Access to farmland is more than matching people who want to farm with people who own land - leasing arrangements call for a special relationship between the lessor and lessee, and often technical education for both. To address these needs, the young Vermont Farmland Access Network not only acts as a matchmaker for farmers and land owners, it also works as marriage counselor once the match is made, so the relationship can be sustained.

Financial programs are key to affordable farmland access, the group noted. They emphasized the importance of the Current Use program, which taxes land in agriculture or forestry at a rate appropriate for that type of use. They wanted to see funding for farmland conservation kept at current levels or higher, and they proposed a revolving loan fund to buy farmland and then sell it to farmers while retaining the conservation easements, so it could not legally be developed in the future.

By the end of the gathering, it was clear that participants' overall goals for the Farm to Plate network varied.

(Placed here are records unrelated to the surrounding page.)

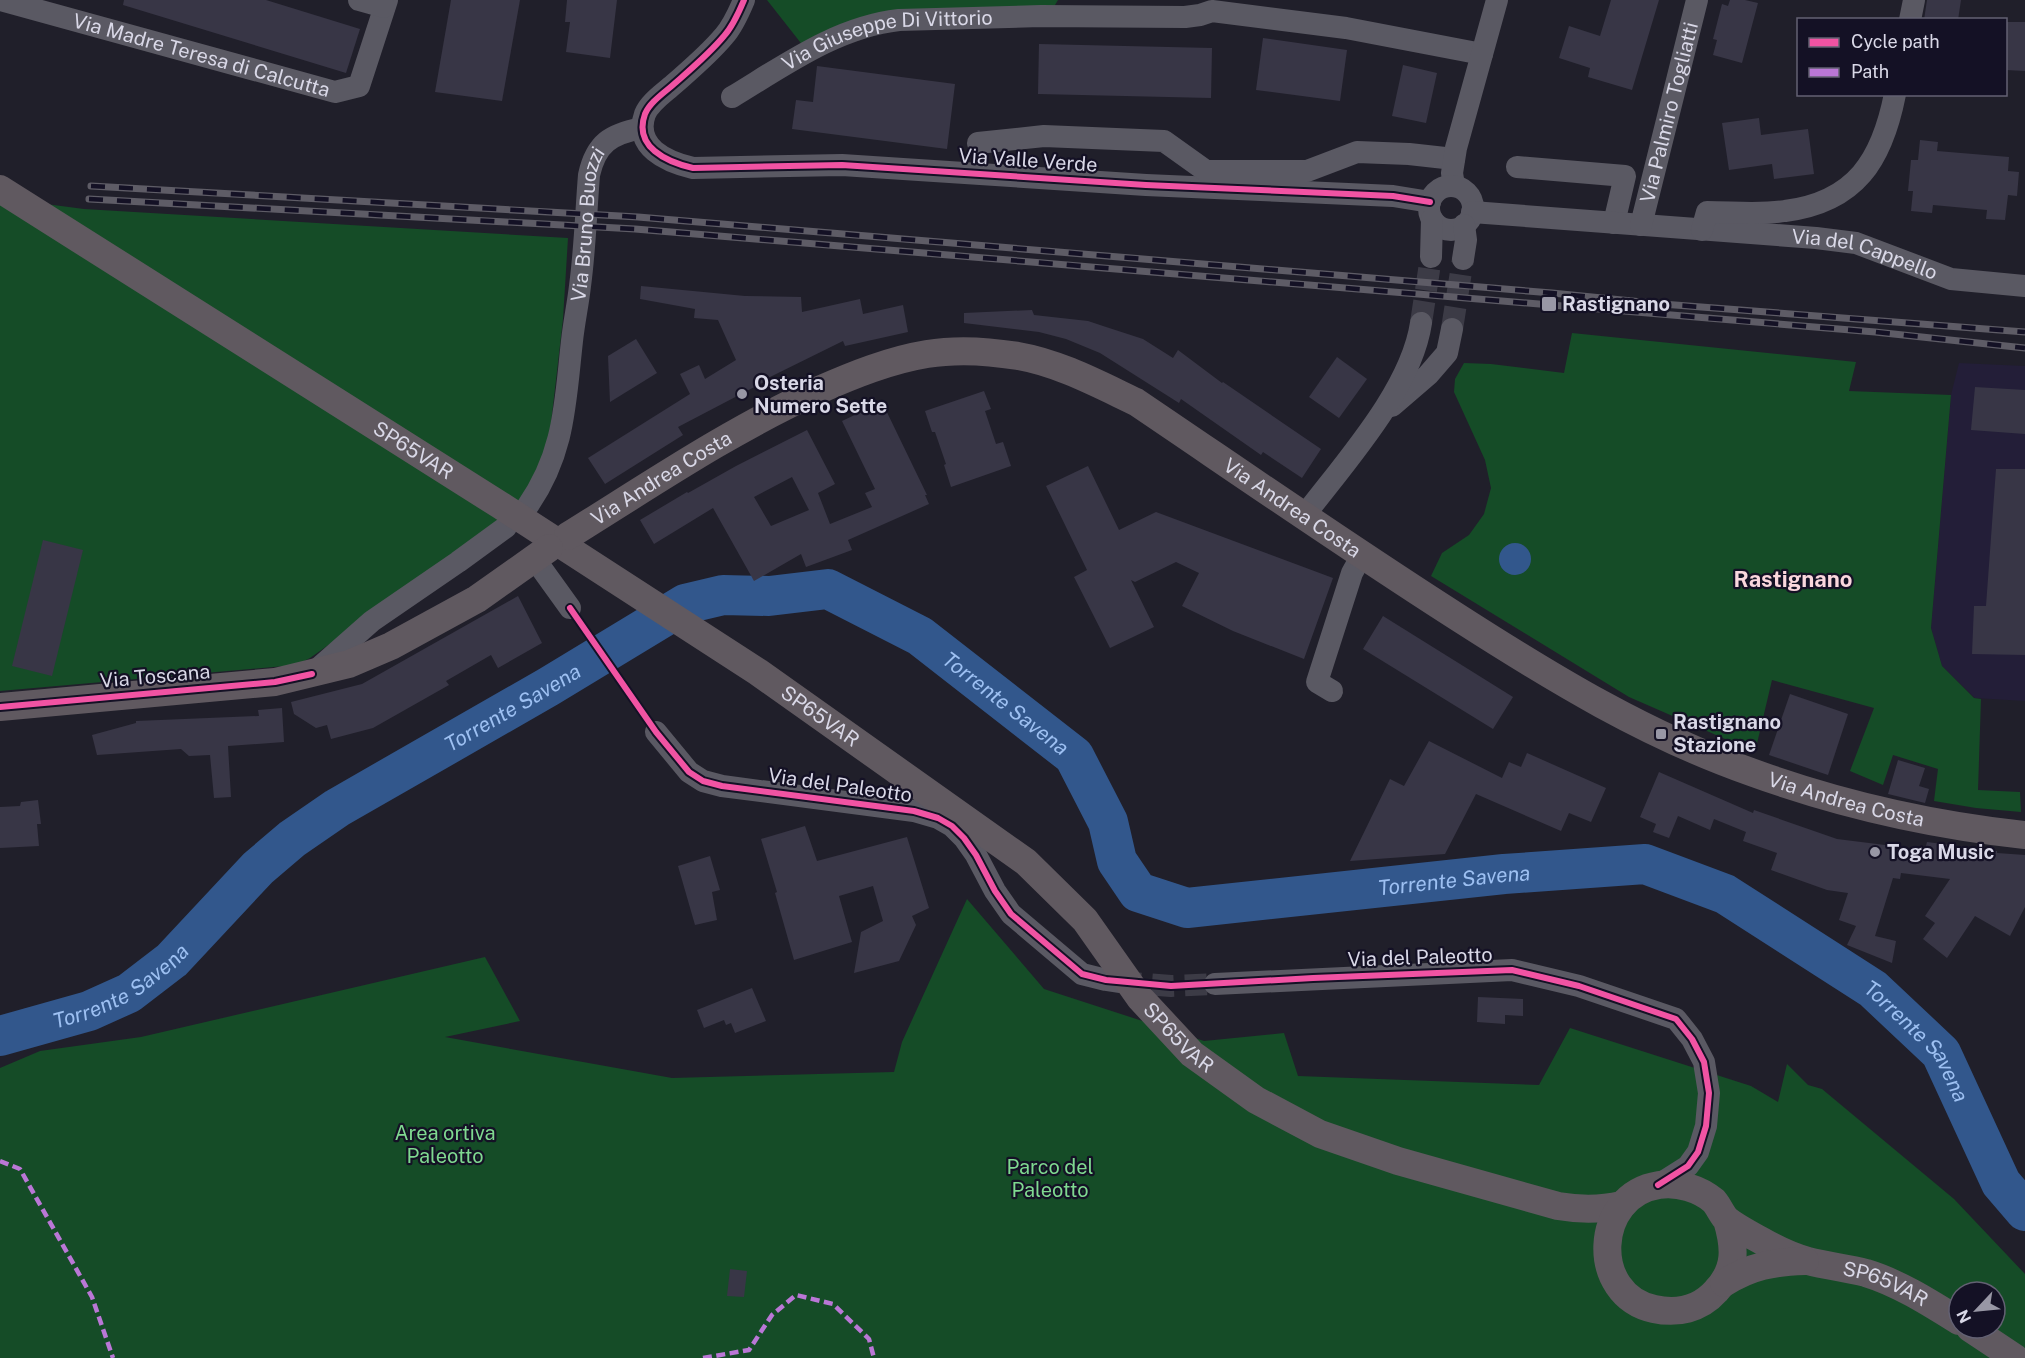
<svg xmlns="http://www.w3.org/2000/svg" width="2025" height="1358" viewBox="0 0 2025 1358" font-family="'Public Sans',sans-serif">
  <rect width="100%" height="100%" fill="#201f2a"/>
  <polygon fill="#231e38" points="1959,363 2025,366 2025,701 1975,698 1942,666 1931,628 1951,395"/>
  <g fill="#154c27" fill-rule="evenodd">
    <polygon points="767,0 1058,0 1052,10 977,15 804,47"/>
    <polygon points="0,198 84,209 568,238 563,319 547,458 521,509 310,658 296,665 0,691"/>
    <polygon points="1572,333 1856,362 1849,391 1951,395 1931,628 1942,666 1974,698 1981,699 1978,790 2020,792 2021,812 1976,808 1934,801 1938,769 1893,755 1883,785 1850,771 1874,708 1772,680 1755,752 1629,697 1431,576 1442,553 1469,535 1484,514 1491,488 1485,460 1454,392 1455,379 1464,363 1491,364 1564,373"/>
    <path d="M 967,899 L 1044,989 L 1204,1041 L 1284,1033 L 1298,1076 L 1539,1085 L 1570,1028 L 1751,1086 L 1778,1102 L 1787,1064 L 1808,1085 L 1822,1089 L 1954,1199 L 2025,1274 L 2025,1358 L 0,1358 L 0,1068 L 40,1051 L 141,1037 L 485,957 L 520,1021 L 445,1037 L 672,1078 L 894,1072 L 902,1042 ZM 1959,1292 L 1995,1292 L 1995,1328 L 1959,1328 Z"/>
  </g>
  <circle fill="#32578c" cx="1515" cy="559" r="16"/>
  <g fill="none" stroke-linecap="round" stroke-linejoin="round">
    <path stroke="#32578c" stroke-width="40" id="s1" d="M 0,1036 L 89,1011 L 129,993 L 172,960 L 258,868 L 292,839 L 337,808 L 548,687 L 685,604 L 723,595 L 769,596 L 828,589 L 920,636 L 1074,756 L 1108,822 L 1117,861 L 1138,892 L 1187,908 L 1504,874 L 1645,864 L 1725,894 L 1873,989 L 1941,1053 L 2001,1183 L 2025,1211"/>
  </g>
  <g fill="#383646" fill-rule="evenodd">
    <polygon points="124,0 266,0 360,29 346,73 123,5"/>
    <polygon points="451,0 520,0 502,101 435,92"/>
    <polygon points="567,0 617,0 610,58 566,52 570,22 565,22"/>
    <polygon points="1611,0 1659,0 1632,90 1588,77 1590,68 1559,58 1569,26 1600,36"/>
    <polygon points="1730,0 1745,0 1758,3 1742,63 1713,55 1717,40 1713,39 1722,4 1728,6"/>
    <polygon points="1927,0 1961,0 1958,20 1924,20"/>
    <polygon points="2006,22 2025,22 2025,71 2006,70"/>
    <polygon points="1263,38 1347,50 1340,101 1256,90"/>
    <polygon points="1039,44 1212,48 1211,98 1038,94"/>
    <polygon points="1403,65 1437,73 1426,123 1392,116"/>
    <polygon points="817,66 955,84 947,149 792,129 796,100 813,102"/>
    <polygon points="1759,118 1761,135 1808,129 1814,174 1774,179 1772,164 1729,170 1722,123"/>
    <polygon points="1920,140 1938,142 1937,151 2009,157 2008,171 2019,172 2017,196 2008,195 2005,220 1986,219 1987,210 1933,205 1932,213 1911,211 1913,191 1908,191 1911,160 1918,160"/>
    <polygon points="641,286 745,296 801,297 802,312 860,299 863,314 903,305 908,332 845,346 843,341 768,378 768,380 678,427 683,435 605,484 588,458 690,394 680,374 699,365 705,379 736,360 718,320 694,318 695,309 640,299"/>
    <polygon points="1032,310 1034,315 1088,321 1103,326 1143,339 1173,358 1178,350 1222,383 1223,382 1321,449 1302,478 1263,452 1261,455 1181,399 1179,403 1100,353 1066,339 1039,332 964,323 964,313"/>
    <polygon points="636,339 657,373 610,402 608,356"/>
    <polygon points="1337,357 1367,379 1339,418 1309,397"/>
    <polygon points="1975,387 2025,390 2025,434 1971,430"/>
    <polygon points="984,391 991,409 985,411 996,444 1003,442 1011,466 951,487 944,465 946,464 935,432 932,432 925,411"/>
    <path d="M 882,402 L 927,495 L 925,495 L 929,504 L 848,540 L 852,550 L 806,567 L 801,554 L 754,581 L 713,508 L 654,544 L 640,520 L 687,492 L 688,493 L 736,466 L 807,430 L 835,484 L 818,493 L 830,524 L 872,507 L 865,493 L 875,489 L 842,421 ZM 792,477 L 809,510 L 771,526 L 754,497 Z"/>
    <polygon points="1088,466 1119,530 1156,512 1333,578 1304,659 1233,631 1182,606 1199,573 1176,562 1135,582 1131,580 1154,627 1110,648 1074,577 1087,570 1046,486"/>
    <polygon points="1996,469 2025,469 2025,655 1972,654 1974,606 1986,606"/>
    <polygon points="43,540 83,550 52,676 12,666"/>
    <polygon points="518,596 542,643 498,668 491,655 446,681 449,685 373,728 331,739 327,725 316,728 294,714 291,702 362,684"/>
    <polygon points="1383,616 1513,697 1493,729 1363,649"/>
    <polygon points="1790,694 1848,714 1828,775 1769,755"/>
    <polygon points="282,708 284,742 228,746 231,797 214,798 210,755 189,756 181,749 97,755 92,735 136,723 136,721 259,716 258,710"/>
    <polygon points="1429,741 1502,778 1509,762 1521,767 1527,753 1606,788 1591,822 1569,813 1561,831 1476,794 1445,854 1350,861 1390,779 1404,786"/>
    <polygon points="1898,760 1925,768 1919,786 1929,789 1925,803 1888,794"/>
    <polygon points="1659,772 1753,813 1754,810 1837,839 1925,850 1927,842 1997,851 1997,853 2025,855 2025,907 2010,936 1975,916 1947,958 1923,939 1935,923 1925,916 1950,879 1901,873 1900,879 1893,878 1875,936 1896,941 1892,963 1847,945 1856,926 1839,920 1848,893 1827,890 1771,870 1777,853 1743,841 1746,832 1714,819 1710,830 1678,816 1669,838 1653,832 1656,824 1640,817"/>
    <polygon points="38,800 41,824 37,824 39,846 0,848 0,807 20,806 21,802"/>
    <polygon points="805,826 817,861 907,837 929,908 912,916 916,925 899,961 854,973 861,932 883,921 873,886 839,896 852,942 794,960 775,893 777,892 761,839"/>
    <polygon points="710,856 720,890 712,892 717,920 695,925 678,866"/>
    <polygon points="752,988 766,1021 735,1033 731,1023 726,1025 724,1020 704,1028 697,1010"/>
    <polygon points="1478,997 1523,999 1523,1016 1505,1015 1505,1024 1477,1022"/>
    <polygon points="730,1269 747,1271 744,1297 727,1296"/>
  </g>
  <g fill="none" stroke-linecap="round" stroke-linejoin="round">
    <g stroke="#3c3b46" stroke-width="22" stroke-dasharray="22 11" stroke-linecap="butt">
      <polyline points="1421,323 1431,257"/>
      <polyline points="1452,329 1463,259"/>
      <polyline points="1119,982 1171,986 1215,984"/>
    </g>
    <g stroke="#5a5963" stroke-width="22">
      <path id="s2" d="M 1,0 L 335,92 L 359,86 L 387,0"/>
      <polyline points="359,0 384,7"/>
      <path d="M 744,0 C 739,12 733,26 724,36 C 709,54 691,69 674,84 C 664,93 650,102 645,114 C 633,147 667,162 693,168 L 842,165 L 1146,185 L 1393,196 L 1430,202"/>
      <polyline points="1910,20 1914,0"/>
      <path id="s3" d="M 732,97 C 785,65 837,27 899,20 L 1041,16 L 1185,17 L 1200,15 L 1212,11 L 1346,28 L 1482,54"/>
      <polyline points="978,143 1044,136 1164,141 1206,171 1307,171 1357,152 1409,154 1454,159"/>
      <polyline points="1517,167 1625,176 1614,223"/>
      <polyline points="1454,186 1452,173 1456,148 1497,0"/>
      <circle cx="1451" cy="208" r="22"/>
      <path id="s4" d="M 1472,212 L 1816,238 L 1856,243 L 1951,279 L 2025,286"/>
      <path id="s5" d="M 1641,225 L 1697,0"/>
      <path d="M 1702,230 L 1707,212 C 1733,212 1760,215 1785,211 C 1856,202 1882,160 1895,94"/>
      <polyline points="1431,257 1432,219"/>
      <polyline points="1463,259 1466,240 1464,225"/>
      <polyline points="1392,406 1428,375 1447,353 1452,329"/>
      <path id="s6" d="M 527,507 C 565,453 565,403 572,341 C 574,322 578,304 580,286 C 585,249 586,212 589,175 C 596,143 611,134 642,128"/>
      <path d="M 1304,516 C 1345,462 1411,390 1421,323"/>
      <polyline points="534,558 570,608"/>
      <polyline points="313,673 372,621 458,562 506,527"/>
      <polyline points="1332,691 1317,682 1352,573 1362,555"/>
      <polyline points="656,732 689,772 703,781 722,786 914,811 938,818 952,826 964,838 976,855 995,891 1011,914 1082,974 1106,980 1119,982"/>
      <polyline points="1215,984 1512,970 1579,986 1676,1019 1692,1039 1704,1062 1709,1093 1706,1126 1698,1152 1688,1166 1658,1185"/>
    </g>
    <g stroke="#605960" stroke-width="28">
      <path id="s7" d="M 0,189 L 500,505 L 758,672 L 1026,862 L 1085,920 L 1140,998 L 1192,1054 L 1256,1100 L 1320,1134 L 1398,1161 L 1558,1206 C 1581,1210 1600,1210 1622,1205"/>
      <path id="s8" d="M 568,536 C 650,485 731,430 819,390 C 853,375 890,360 927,354 C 957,349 988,351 1018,356 C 1059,363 1098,384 1136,402 C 1244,475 1352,550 1462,620 C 1554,679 1648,736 1751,772 C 1839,804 1932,825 2025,835"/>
      <polyline points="0,707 275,682 349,664 391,646 477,599 549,548"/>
      <path id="s9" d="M 1727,1220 C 1735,1247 1737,1269 1716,1291 C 1700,1309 1677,1314 1654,1309 C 1589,1295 1593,1195 1659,1185 C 1678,1182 1700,1189 1714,1201 C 1719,1207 1722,1215 1727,1220 C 1737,1228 1751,1235 1762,1241 C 1776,1249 1793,1257 1808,1261 C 1827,1266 1847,1268 1866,1273 C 1899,1283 1930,1303 1959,1321"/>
      <path d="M 1724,1283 C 1751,1266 1773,1262 1805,1261"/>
      <polyline points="1970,1328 2015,1358"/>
    </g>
    <g stroke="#5e5c66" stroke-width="7">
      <g id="rail">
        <polyline points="91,186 638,217 1552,293 1662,304 2025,332"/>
        <polyline points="89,199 635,229 1875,332 2025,348"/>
      </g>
    </g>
    <use href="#rail" stroke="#141125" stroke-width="4.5" stroke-dasharray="14" stroke-linecap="butt"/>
    <g stroke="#ba77d6" stroke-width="4.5" stroke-dasharray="9 4.5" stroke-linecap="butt">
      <polyline points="0,1161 20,1169 92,1297 113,1358"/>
      <polyline points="703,1358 749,1350 772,1315 796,1295 833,1304 869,1339 874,1358"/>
    </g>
    <g stroke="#141125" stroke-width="10">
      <g id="cycleway">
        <path d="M 744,0 C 739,12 733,26 724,36 C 709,54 691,69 674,84 C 664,93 650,102 645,114 C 633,147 667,162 693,168 L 842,165 L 1146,185 L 1393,196 L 1430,202"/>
        <polyline points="570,608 656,732 689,772 703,781 722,786 914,811 938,818 952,826 964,838 976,855 995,891 1011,914 1082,974 1106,980 1171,986 1313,978 1512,970 1579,986 1676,1019 1692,1039 1704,1062 1709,1093 1706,1126 1698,1152 1688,1166 1658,1185"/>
        <polyline points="0,707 275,682 312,674"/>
      </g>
    </g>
    <use href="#cycleway" stroke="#f153a3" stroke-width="6"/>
  </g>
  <g fill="#9897a5" stroke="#141125" stroke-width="2">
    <rect x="1541" y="296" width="16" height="16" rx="3"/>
    <circle cx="742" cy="394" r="6"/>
    <rect x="1655" y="728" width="12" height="12" rx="3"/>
    <circle cx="1875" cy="852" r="6"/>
  </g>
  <g text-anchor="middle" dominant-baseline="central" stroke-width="4.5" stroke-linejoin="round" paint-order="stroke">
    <g font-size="20" fill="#d9d8e7" stroke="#141125">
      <text stroke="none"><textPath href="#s3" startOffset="170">Via Giuseppe Di Vittorio</textPath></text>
      <text stroke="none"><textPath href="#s2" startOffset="208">Via Madre Teresa di Calcutta</textPath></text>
      <text stroke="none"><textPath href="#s5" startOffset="116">Via Palmiro Togliatti</textPath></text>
      <text transform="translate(1028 160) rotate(4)">Via Valle Verde</text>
      <text stroke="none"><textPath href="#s6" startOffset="292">Via Bruno Buozzi</textPath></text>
      <text stroke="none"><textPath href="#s4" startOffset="396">Via del Cappello</textPath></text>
      <text stroke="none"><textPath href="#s7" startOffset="489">SP65VAR</textPath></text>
      <text stroke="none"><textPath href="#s8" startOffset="110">Via Andrea Costa</textPath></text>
      <text stroke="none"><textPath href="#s8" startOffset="812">Via Andrea Costa</textPath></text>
      <text transform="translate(155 676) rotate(-5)">Via Toscana</text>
      <text stroke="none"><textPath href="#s7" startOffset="975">SP65VAR</textPath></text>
      <text transform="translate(840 785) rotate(8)">Via del Paleotto</text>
      <text stroke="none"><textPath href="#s8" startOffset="1442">Via Andrea Costa</textPath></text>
      <text transform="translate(1420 957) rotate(-2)">Via del Paleotto</text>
      <text stroke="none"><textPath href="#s7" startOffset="1461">SP65VAR</textPath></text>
      <text stroke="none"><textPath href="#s9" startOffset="570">SP65VAR</textPath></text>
    </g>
    <g font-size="20" font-weight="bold" fill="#d9d8e7" stroke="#141125" text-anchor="start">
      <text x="1562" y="304">Rastignano</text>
      <text x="754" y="383">Osteria<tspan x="754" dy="23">Numero Sette</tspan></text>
      <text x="1673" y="722">Rastignano<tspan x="1673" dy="23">Stazione</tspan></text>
      <text x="1887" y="852">Toga Music</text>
    </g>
    <g font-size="20" fill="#7fd990" stroke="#141125">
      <text x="445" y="1133">Area ortiva<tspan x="445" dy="23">Paleotto</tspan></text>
      <text x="1050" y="1167">Parco del<tspan x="1050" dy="23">Paleotto</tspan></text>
    </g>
    <g font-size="21" font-style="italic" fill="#9dc0f2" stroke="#141125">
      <text stroke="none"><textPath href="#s1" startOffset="1176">Torrente Savena</textPath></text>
      <text stroke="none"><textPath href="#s1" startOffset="618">Torrente Savena</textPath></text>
      <text stroke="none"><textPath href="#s1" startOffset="1734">Torrente Savena</textPath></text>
      <text stroke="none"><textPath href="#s1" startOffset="132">Torrente Savena</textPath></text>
      <text stroke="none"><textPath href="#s1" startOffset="2256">Torrente Savena</textPath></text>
    </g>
    <g font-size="22" font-weight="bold" fill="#fad7dd" stroke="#141125">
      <text x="1793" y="579">Rastignano</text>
    </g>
  </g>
  <rect x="1797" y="18" width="210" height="78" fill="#141125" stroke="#636173" stroke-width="1.5"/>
  <rect x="1809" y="38" width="30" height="9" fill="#f153a3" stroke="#636173" stroke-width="1.5"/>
  <text x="1851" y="48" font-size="18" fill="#d9d8e7">Cycle path</text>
  <rect x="1809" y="68" width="30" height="9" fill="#ba77d6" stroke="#636173" stroke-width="1.5"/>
  <text x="1851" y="78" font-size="18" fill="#d9d8e7">Path</text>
  <g transform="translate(1977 1310) rotate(244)"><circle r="28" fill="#141125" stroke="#636173" stroke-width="1.5"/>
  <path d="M0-4.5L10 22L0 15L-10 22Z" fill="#9897a5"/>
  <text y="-9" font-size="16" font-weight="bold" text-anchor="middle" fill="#d9d8e7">N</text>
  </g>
</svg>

Kye Cochran of the Upper Valley Food Co-op in White River Junction said that she wants Vermont to prepare for a time when the state needs to feed itself because importing large quantities of food is no longer viable.

Others, like the Agency of Agriculture's Diane Bothfeld, emphasized the jobs and economic development. Bothfeld said that she learned that dairy herd managers earn up to $100,000 a year, and she joked that she was going to quit her state job to get one of those jobs.

Some tried to keep the big picture in mind. Willie Gibson works as dairy and livestock field representative for the Vermont chapter of NOFA (Northeast Organic Farming Association). He summed up his feelings about the dairy working group, saying, “It was gratifying to have very frank, very honest discussions with each other, having a total agriculture perspective. I thought it was encouraging that we were looking at this as all of agriculture in Vermont, even though we called ourselves the dairy group and we talked about dairy things.”

The gathering organizers encouraged their working groups to meet again this year to select a chair and continue working on priorities, and to meet at least once in the first quarter of next year to keep the momentum going.

Ross challenged them, “Get to the points of action that are going to inspire people to stay involved, get involved, and make a difference. Otherwise it's all hot air.”